● **Tasks to perform**:
1. Answer these questions from the text on heart trouble, one line each:
(a) What is the condition called when the heart's rhythm is too fast?
(b) Within about how long does heart muscle deprived of oxygen usually begin to die?
(c) For about what share of victims is a fatal heart attack the first sign that they have a heart problem?
2. Resume the text on heart trouble after its last sentence and continue it in the same voice.


         There are lots of ways the heart can falter. It can skip a beat, or more usually have an extra beat, because an electrical impulse misfires. Some people can have as many as ten thousand of these palpitations a day without being aware of it. For others, an arrhythmic heart is an endless discomforting ordeal. When the heart’s rhythm is too slow, the condition is called bradycardia; when too fast, it is tachycardia.

    A heart attack and a cardiac arrest, though usually confused by most of us, are in fact two different things. A heart attack occurs when oxygenated blood can’t get to heart muscle because of a blockage in a coronary artery. Heart attacks are often sudden—that’s why they are called attacks—whereas other forms of heart failure are often (though not always) more gradual. When heart muscle downstream of a blockage is deprived of oxygen, it begins to die, usually within about sixty minutes. Any heart muscle we lose in this way is gone forever, which is a bit galling when you consider that other creatures much simpler than we are—zebra fish, for instance—can regrow damaged heart tissue. Why evolution deprived us of this useful facility is yet another of the body’s many imponderables.

    Cardiac arrest is when the heart stops pumping altogether, usually because of a failure in electrical signaling. When the heart stops pumping, the brain is deprived of oxygen and unconsciousness swiftly follows, with death not far behind unless treatment is quickly applied. A heart attack will often lead to cardiac arrest, but you can suffer cardiac arrest without having a heart attack. The distinction between the two is medically important because they require different treatments, though the distinction may be a touch academic to the sufferer.

    All forms of heart failure can be cruelly sneaky. For about a quarter of victims, the first (and, more unfortunately, last) time they know they have a heart problem is when they suffer a fatal heart attack. No less appallingly, more than half of all first heart attacks (fatal or otherwise) occur in people who are fit and healthy and have no known obvious risks. They don’t smoke or drink to excess, are not seriously overweight, and do not have chronically high blood pressure or even bad cholesterol readings, but they get a heart attack anyway. Living a virtuous life doesn’t guarantee that you will escape heart problems; it just improves your chances.

● **Records shown**:
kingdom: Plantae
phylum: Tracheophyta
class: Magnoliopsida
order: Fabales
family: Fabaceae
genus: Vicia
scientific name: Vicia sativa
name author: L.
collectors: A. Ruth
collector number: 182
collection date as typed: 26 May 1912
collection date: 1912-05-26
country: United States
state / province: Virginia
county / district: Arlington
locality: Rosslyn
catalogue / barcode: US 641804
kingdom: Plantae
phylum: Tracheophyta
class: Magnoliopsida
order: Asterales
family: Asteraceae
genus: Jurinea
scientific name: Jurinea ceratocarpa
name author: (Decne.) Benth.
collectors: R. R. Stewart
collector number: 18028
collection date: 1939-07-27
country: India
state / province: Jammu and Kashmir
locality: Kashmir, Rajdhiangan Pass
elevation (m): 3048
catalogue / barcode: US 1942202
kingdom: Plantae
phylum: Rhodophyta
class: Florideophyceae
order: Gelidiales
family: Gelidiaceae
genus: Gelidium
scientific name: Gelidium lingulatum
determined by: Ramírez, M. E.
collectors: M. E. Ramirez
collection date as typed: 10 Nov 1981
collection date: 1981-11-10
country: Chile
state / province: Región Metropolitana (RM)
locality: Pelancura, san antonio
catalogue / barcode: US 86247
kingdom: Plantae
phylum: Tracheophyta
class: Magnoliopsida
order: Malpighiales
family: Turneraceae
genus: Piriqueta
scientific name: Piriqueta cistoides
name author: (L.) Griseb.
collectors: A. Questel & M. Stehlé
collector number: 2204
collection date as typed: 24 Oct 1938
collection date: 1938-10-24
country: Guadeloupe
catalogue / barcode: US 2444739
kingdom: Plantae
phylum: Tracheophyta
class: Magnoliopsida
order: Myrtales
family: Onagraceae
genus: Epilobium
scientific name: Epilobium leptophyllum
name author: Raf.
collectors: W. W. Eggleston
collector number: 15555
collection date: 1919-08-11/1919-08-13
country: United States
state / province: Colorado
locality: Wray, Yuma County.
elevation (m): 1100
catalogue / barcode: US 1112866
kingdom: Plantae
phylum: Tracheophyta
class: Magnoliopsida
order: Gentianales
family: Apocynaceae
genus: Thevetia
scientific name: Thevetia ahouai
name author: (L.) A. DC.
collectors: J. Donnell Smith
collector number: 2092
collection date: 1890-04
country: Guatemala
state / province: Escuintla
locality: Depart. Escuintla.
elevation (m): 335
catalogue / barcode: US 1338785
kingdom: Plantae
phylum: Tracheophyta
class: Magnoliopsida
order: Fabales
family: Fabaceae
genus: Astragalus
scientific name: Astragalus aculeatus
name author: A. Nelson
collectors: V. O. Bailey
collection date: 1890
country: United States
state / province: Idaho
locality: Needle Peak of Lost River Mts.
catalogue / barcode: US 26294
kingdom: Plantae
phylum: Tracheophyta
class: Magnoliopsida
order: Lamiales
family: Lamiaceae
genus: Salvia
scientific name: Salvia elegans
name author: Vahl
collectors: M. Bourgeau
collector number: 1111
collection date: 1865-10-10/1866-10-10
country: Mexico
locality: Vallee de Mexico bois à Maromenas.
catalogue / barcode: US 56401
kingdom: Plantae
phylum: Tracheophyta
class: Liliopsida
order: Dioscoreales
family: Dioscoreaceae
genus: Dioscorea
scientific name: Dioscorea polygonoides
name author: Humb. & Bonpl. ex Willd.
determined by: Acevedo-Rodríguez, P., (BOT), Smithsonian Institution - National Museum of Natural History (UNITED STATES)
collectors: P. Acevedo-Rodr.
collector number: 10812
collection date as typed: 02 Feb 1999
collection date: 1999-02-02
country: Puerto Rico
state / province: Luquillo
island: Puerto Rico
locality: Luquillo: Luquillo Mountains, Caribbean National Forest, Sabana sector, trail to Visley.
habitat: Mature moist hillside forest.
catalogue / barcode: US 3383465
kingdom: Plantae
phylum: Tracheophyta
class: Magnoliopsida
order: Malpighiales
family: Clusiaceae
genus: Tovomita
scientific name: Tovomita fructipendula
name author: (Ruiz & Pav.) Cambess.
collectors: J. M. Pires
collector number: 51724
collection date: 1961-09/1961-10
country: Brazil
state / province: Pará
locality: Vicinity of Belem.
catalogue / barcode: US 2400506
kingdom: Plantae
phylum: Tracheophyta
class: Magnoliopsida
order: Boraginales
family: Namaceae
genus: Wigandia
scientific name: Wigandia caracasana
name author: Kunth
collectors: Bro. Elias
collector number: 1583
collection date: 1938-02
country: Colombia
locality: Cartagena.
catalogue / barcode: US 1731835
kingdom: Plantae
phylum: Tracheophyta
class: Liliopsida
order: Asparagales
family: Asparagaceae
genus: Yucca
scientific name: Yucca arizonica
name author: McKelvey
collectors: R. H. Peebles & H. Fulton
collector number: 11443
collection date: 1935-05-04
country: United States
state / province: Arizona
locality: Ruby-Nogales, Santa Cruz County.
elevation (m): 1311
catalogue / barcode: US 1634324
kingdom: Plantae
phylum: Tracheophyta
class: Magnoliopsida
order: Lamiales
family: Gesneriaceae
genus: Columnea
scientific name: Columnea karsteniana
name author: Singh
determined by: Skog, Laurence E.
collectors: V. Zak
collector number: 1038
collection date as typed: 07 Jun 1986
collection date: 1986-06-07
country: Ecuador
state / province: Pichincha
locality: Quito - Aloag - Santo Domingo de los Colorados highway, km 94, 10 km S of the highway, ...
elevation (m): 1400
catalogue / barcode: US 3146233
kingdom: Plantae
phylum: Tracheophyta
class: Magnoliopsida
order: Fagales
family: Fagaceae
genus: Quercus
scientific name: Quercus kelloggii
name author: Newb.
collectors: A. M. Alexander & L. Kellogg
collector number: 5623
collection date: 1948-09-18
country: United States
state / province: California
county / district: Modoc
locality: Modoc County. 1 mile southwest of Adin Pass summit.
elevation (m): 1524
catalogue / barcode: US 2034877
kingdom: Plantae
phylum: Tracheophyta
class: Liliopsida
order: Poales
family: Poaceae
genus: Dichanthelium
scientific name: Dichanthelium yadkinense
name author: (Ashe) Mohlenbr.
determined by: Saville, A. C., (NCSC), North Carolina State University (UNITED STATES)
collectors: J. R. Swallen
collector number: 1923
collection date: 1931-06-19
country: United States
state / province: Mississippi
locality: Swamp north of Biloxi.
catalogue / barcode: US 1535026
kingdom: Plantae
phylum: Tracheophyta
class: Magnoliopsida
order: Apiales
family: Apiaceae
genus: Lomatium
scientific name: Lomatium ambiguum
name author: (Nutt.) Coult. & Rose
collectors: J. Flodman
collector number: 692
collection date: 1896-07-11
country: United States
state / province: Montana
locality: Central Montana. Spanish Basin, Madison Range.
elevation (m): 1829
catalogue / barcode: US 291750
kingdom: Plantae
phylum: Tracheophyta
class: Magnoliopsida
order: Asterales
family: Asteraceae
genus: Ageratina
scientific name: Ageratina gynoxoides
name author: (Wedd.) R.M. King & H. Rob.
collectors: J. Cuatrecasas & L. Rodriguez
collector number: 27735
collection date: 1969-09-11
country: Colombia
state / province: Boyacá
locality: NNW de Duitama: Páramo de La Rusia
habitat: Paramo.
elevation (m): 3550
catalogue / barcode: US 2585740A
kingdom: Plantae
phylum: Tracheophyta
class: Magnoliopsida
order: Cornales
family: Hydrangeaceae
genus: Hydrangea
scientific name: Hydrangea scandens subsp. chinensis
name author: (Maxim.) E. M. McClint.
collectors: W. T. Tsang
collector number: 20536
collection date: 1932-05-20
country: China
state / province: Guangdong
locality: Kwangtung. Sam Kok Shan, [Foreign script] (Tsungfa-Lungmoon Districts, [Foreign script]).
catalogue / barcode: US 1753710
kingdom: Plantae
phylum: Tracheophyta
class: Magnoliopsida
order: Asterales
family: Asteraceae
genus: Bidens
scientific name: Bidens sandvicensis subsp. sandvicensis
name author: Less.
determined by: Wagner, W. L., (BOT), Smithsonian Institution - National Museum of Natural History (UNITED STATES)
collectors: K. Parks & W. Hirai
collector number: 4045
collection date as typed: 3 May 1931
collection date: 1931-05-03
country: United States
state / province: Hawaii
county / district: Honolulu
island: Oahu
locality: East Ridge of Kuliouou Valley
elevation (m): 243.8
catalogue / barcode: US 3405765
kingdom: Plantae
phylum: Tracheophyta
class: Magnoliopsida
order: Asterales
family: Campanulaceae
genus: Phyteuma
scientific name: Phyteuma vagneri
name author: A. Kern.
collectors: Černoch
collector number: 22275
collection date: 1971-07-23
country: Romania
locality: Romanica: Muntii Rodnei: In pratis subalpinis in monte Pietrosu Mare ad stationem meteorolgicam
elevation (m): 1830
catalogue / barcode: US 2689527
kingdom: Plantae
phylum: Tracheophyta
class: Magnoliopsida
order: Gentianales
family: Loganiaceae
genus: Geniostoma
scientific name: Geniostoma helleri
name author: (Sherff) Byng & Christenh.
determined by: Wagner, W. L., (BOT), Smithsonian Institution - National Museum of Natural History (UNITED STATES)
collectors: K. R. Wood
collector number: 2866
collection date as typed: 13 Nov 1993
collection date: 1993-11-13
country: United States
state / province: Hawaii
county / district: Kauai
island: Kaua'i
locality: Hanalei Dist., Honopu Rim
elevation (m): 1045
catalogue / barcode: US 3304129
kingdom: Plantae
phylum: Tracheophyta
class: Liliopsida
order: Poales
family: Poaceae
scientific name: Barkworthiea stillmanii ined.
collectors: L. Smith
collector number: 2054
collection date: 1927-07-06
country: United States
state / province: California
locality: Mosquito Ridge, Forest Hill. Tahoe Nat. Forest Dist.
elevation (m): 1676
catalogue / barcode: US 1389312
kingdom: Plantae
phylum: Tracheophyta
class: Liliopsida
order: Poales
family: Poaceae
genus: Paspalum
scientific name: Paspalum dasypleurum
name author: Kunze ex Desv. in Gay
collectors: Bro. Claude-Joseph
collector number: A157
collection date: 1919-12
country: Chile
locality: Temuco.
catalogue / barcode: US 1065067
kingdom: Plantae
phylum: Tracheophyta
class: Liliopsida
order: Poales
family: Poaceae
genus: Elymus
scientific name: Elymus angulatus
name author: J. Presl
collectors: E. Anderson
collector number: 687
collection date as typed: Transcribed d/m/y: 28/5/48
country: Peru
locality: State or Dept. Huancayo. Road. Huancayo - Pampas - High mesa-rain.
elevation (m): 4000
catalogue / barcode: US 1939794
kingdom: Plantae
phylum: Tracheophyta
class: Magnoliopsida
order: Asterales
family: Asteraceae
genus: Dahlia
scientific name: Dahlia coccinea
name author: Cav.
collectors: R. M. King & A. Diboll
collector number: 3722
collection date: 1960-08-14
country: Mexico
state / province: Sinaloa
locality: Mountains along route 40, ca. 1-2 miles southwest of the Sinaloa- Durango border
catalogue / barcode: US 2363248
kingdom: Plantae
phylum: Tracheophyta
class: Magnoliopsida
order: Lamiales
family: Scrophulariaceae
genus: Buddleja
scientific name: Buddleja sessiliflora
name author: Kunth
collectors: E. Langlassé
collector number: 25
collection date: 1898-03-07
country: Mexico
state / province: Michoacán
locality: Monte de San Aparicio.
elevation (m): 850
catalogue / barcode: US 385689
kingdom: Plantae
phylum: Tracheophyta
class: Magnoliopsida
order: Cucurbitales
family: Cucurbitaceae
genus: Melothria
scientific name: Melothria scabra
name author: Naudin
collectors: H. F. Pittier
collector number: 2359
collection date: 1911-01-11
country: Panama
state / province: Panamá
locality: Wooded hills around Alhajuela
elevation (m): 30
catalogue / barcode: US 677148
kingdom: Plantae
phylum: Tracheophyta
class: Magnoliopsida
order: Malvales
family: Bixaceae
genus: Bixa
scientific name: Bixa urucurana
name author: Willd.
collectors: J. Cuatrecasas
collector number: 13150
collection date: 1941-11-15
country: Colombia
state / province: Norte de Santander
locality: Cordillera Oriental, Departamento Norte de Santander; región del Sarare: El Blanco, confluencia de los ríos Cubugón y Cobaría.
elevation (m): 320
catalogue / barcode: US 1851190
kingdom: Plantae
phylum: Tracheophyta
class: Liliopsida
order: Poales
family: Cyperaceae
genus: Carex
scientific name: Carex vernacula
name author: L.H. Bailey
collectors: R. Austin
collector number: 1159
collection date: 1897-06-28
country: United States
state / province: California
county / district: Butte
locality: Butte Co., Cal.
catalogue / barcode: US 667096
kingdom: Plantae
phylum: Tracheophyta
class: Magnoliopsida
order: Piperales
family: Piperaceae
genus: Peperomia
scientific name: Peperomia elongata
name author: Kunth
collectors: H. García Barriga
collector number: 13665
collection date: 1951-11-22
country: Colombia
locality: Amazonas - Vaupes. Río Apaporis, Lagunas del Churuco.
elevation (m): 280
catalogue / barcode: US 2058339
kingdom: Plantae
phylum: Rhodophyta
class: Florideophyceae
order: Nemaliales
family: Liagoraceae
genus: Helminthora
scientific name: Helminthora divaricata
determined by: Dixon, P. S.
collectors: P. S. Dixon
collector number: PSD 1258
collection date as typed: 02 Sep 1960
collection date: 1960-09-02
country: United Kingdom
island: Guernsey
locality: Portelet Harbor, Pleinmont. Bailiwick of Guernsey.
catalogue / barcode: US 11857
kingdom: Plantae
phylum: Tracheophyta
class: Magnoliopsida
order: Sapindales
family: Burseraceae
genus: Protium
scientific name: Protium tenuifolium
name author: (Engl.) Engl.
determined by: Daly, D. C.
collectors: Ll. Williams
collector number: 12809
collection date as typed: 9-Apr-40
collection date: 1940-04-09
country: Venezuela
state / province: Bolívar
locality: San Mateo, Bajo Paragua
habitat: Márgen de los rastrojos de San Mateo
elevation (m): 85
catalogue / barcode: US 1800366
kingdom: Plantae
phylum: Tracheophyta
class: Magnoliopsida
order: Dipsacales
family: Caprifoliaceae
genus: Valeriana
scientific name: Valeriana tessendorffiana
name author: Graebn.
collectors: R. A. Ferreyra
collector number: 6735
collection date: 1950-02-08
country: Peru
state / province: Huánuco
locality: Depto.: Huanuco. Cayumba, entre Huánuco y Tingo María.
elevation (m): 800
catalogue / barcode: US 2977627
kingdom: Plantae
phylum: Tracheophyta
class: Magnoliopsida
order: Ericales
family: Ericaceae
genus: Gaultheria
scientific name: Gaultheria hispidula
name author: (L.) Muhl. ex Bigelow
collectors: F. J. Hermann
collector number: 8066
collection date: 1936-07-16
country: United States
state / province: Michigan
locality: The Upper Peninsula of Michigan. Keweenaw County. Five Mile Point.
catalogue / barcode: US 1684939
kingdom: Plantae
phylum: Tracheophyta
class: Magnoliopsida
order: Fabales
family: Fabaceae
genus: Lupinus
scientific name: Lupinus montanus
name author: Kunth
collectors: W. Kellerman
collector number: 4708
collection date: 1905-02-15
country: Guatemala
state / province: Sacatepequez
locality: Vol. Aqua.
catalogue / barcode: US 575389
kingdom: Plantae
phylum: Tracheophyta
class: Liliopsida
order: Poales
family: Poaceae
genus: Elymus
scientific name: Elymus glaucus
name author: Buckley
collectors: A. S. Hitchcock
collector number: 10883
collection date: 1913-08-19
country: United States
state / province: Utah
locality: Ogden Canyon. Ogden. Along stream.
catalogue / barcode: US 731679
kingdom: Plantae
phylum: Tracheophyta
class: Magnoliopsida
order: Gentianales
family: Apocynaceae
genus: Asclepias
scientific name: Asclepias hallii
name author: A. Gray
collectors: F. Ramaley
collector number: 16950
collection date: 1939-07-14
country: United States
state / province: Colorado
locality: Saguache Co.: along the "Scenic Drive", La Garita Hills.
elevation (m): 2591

● **Answer list**:
1.
(a) Tachycardia.
(b) Within about sixty minutes.
(c) About a quarter.

2.
         No two heart attacks are quite the same, it seems. Women and men have heart attacks in different ways. A woman is more likely to experience abdominal pain and nausea than a man, which makes it more likely that the problem will be misdiagnosed. Partly for this reason, women who have heart attacks before their mid-fifties are twice as likely to die as a man. Women have more heart attacks than is generally supposed. Twenty-eight thousand women suffer fatal heart attacks in the U.K. each year; about twice as many die of heart disease as die of breast cancer. Some people who are about to experience catastrophic heart failure suffer a sudden, terrifying premonition of impending death. The condition is commonly enough observed that it has a medical name: angor animi, or “anguish of the soul.” For a lucky few victims (insofar as good fortune can be attached to a fatal event), death comes so swiftly that they appear to feel no pain. My own father went to bed one night in 1986 and never woke up. As far as could be told, he died without pain or distress or indeed awareness. For reasons unknown, the Hmong people of Southeast Asia are particularly susceptible to a condition known as sudden unexplained nocturnal death syndrome. In it, victims’ hearts simply stop beating while they are asleep. Autopsies nearly always show the hearts to look normal and healthy.

    Hypertrophic cardiomyopathy is the condition that makes athletes die suddenly on playing fields. It arises from an unnatural (and nearly always undiagnosed) thickening of one of the ventricles and causes eleven thousand sudden unexpected deaths a year among people under forty-five in the United States. The heart has more named conditions than just about any other organ, and they are all bad news. If you can go through life without experiencing Prinzmetal angina, Kawasaki disease, Ebstein’s anomaly, Eisenmenger syndrome, Takotsubo cardiomyopathy, or many, many others, you may consider yourself fortunate indeed.